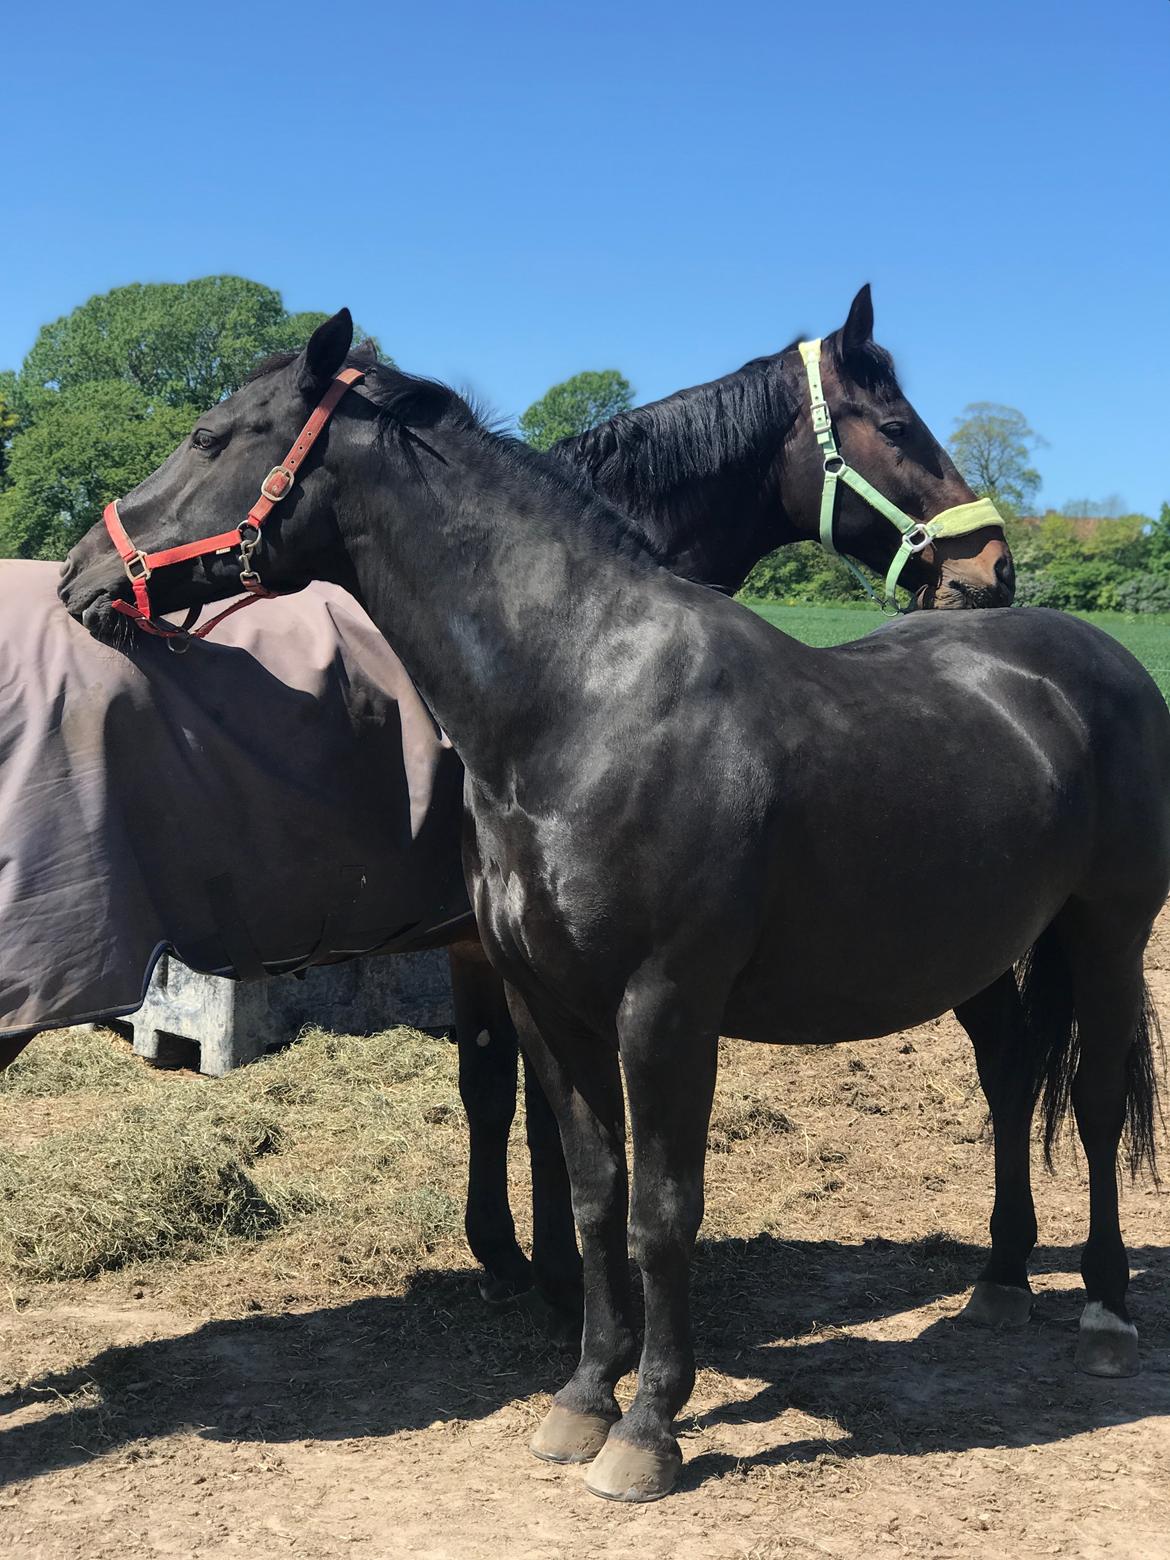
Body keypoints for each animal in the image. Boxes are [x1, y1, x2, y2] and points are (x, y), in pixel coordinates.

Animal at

---

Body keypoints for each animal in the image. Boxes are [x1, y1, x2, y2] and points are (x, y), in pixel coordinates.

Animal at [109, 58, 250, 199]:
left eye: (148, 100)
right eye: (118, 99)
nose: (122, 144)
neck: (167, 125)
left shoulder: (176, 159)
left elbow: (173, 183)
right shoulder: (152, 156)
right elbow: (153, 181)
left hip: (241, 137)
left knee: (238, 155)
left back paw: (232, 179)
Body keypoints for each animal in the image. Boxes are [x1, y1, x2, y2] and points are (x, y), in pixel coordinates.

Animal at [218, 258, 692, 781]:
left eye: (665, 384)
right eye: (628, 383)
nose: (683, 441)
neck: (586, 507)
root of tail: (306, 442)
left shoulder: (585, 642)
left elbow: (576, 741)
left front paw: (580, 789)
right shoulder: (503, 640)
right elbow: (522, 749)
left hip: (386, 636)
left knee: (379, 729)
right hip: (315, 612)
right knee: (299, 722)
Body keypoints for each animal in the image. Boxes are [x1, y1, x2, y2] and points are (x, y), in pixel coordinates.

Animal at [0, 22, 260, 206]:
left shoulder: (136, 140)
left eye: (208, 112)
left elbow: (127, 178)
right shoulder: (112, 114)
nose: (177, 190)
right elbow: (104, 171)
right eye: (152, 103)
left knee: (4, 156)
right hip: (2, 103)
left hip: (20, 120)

* * *

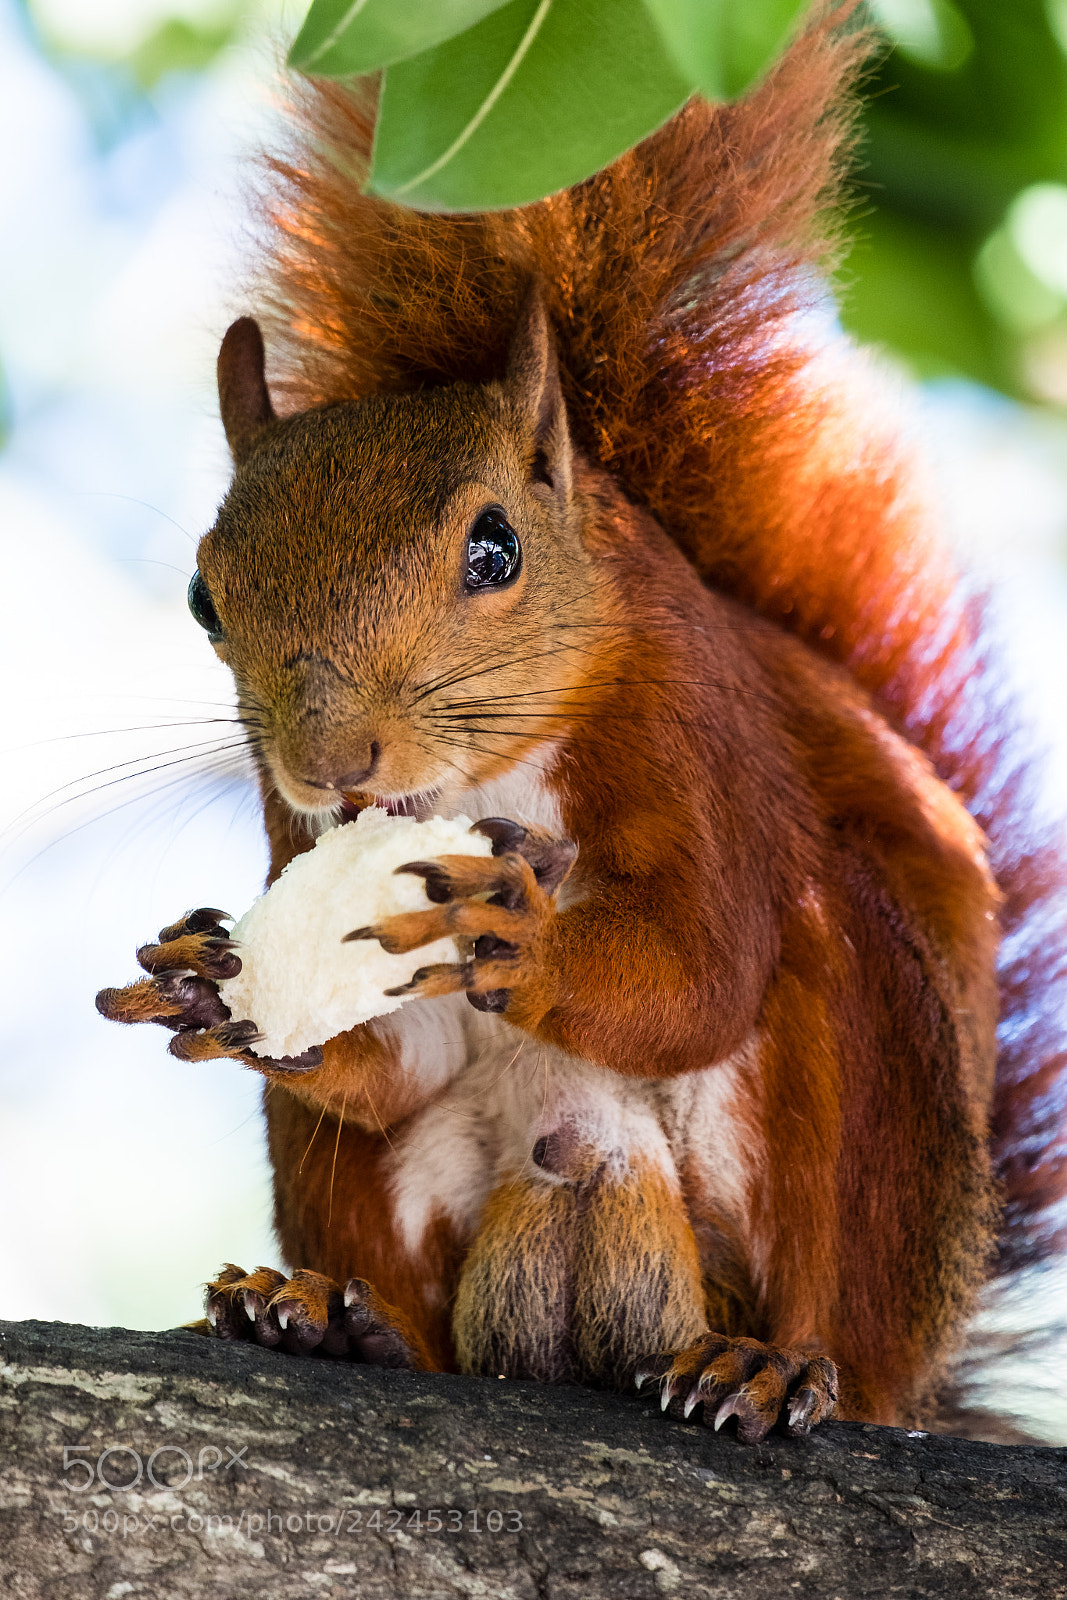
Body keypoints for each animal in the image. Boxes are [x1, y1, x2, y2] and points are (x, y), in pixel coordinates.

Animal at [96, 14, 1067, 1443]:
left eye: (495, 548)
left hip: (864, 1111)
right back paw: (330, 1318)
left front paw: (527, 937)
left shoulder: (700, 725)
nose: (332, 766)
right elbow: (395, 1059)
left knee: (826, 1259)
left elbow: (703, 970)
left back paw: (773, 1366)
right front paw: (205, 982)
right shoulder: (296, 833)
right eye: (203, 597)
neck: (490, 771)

■ Work to complete: Copy out each line of the records that holds the string "knee".

■ Task answer:
left knee: (238, 155)
left knee: (379, 729)
right knee: (299, 722)
left knee: (4, 156)
left knee: (826, 1259)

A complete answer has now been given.